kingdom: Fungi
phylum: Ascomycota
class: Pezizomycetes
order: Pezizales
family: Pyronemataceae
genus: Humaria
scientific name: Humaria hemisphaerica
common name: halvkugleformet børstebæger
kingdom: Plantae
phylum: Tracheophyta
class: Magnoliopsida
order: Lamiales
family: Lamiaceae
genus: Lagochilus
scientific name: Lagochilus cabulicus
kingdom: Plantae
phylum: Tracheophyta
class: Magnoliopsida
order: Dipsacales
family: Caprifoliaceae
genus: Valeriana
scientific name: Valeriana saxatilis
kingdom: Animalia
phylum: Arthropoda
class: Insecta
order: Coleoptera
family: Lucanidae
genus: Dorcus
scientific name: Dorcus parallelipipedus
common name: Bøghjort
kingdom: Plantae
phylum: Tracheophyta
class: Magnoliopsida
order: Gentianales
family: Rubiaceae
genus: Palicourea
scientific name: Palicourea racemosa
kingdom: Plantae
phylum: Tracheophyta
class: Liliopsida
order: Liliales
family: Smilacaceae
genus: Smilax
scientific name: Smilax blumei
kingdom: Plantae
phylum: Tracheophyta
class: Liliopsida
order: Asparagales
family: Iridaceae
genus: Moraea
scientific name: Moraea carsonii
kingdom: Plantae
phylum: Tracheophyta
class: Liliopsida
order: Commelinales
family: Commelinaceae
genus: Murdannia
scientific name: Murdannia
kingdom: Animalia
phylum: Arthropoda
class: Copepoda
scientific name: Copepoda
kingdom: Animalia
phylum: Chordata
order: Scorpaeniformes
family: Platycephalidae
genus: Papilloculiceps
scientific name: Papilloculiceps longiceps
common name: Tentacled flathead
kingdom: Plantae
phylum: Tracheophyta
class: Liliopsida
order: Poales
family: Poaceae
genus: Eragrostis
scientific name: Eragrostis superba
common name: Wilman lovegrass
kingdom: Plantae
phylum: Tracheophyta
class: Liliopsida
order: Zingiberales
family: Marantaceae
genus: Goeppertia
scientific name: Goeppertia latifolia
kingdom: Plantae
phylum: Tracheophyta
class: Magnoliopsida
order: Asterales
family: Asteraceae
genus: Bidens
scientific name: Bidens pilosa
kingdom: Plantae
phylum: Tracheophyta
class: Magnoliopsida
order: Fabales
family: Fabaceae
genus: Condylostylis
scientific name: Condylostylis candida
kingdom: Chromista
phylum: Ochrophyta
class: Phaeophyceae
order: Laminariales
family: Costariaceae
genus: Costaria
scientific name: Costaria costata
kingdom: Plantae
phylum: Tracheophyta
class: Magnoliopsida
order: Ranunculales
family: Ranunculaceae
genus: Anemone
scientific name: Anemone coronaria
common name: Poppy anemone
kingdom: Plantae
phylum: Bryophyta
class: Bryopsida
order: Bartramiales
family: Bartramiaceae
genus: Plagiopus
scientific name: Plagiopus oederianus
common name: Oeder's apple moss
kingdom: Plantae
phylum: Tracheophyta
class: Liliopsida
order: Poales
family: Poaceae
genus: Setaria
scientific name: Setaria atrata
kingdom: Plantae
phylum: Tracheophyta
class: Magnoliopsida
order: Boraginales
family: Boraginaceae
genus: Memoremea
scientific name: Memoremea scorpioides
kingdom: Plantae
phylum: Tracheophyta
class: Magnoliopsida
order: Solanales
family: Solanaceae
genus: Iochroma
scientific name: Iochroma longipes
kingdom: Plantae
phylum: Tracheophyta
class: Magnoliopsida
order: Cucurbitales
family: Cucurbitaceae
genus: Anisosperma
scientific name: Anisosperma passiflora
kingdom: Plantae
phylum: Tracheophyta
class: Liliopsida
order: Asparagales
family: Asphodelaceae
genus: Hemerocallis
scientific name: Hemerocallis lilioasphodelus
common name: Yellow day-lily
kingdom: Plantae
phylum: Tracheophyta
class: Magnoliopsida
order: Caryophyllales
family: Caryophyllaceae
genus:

****************

Required work -
Can you output the lines of all the rows above as a single numbered list, leaving out any blank lines?

Correct output -
1. kingdom: Fungi
2. phylum: Ascomycota
3. class: Pezizomycetes
4. order: Pezizales
5. family: Pyronemataceae
6. genus: Humaria
7. scientific name: Humaria hemisphaerica
8. common name: halvkugleformet børstebæger
9. kingdom: Plantae
10. phylum: Tracheophyta
11. class: Magnoliopsida
12. order: Lamiales
13. family: Lamiaceae
14. genus: Lagochilus
15. scientific name: Lagochilus cabulicus
16. kingdom: Plantae
17. phylum: Tracheophyta
18. class: Magnoliopsida
19. order: Dipsacales
20. family: Caprifoliaceae
21. genus: Valeriana
22. scientific name: Valeriana saxatilis
23. kingdom: Animalia
24. phylum: Arthropoda
25. class: Insecta
26. order: Coleoptera
27. family: Lucanidae
28. genus: Dorcus
29. scientific name: Dorcus parallelipipedus
30. common name: Bøghjort
31. kingdom: Plantae
32. phylum: Tracheophyta
33. class: Magnoliopsida
34. order: Gentianales
35. family: Rubiaceae
36. genus: Palicourea
37. scientific name: Palicourea racemosa
38. kingdom: Plantae
39. phylum: Tracheophyta
40. class: Liliopsida
41. order: Liliales
42. family: Smilacaceae
43. genus: Smilax
44. scientific name: Smilax blumei
45. kingdom: Plantae
46. phylum: Tracheophyta
47. class: Liliopsida
48. order: Asparagales
49. family: Iridaceae
50. genus: Moraea
51. scientific name: Moraea carsonii
52. kingdom: Plantae
53. phylum: Tracheophyta
54. class: Liliopsida
55. order: Commelinales
56. family: Commelinaceae
57. genus: Murdannia
58. scientific name: Murdannia
59. kingdom: Animalia
60. phylum: Arthropoda
61. class: Copepoda
62. scientific name: Copepoda
63. kingdom: Animalia
64. phylum: Chordata
65. order: Scorpaeniformes
66. family: Platycephalidae
67. genus: Papilloculiceps
68. scientific name: Papilloculiceps longiceps
69. common name: Tentacled flathead
70. kingdom: Plantae
71. phylum: Tracheophyta
72. class: Liliopsida
73. order: Poales
74. family: Poaceae
75. genus: Eragrostis
76. scientific name: Eragrostis superba
77. common name: Wilman lovegrass
78. kingdom: Plantae
79. phylum: Tracheophyta
80. class: Liliopsida
81. order: Zingiberales
82. family: Marantaceae
83. genus: Goeppertia
84. scientific name: Goeppertia latifolia
85. kingdom: Plantae
86. phylum: Tracheophyta
87. class: Magnoliopsida
88. order: Asterales
89. family: Asteraceae
90. genus: Bidens
91. scientific name: Bidens pilosa
92. kingdom: Plantae
93. phylum: Tracheophyta
94. class: Magnoliopsida
95. order: Fabales
96. family: Fabaceae
97. genus: Condylostylis
98. scientific name: Condylostylis candida
99. kingdom: Chromista
100. phylum: Ochrophyta
101. class: Phaeophyceae
102. order: Laminariales
103. family: Costariaceae
104. genus: Costaria
105. scientific name: Costaria costata
106. kingdom: Plantae
107. phylum: Tracheophyta
108. class: Magnoliopsida
109. order: Ranunculales
110. family: Ranunculaceae
111. genus: Anemone
112. scientific name: Anemone coronaria
113. common name: Poppy anemone
114. kingdom: Plantae
115. phylum: Bryophyta
116. class: Bryopsida
117. order: Bartramiales
118. family: Bartramiaceae
119. genus: Plagiopus
120. scientific name: Plagiopus oederianus
121. common name: Oeder's apple moss
122. kingdom: Plantae
123. phylum: Tracheophyta
124. class: Liliopsida
125. order: Poales
126. family: Poaceae
127. genus: Setaria
128. scientific name: Setaria atrata
129. kingdom: Plantae
130. phylum: Tracheophyta
131. class: Magnoliopsida
132. order: Boraginales
133. family: Boraginaceae
134. genus: Memoremea
135. scientific name: Memoremea scorpioides
136. kingdom: Plantae
137. phylum: Tracheophyta
138. class: Magnoliopsida
139. order: Solanales
140. family: Solanaceae
141. genus: Iochroma
142. scientific name: Iochroma longipes
143. kingdom: Plantae
144. phylum: Tracheophyta
145. class: Magnoliopsida
146. order: Cucurbitales
147. family: Cucurbitaceae
148. genus: Anisosperma
149. scientific name: Anisosperma passiflora
150. kingdom: Plantae
151. phylum: Tracheophyta
152. class: Liliopsida
153. order: Asparagales
154. family: Asphodelaceae
155. genus: Hemerocallis
156. scientific name: Hemerocallis lilioasphodelus
157. common name: Yellow day-lily
158. kingdom: Plantae
159. phylum: Tracheophyta
160. class: Magnoliopsida
161. order: Caryophyllales
162. family: Caryophyllaceae
163. genus:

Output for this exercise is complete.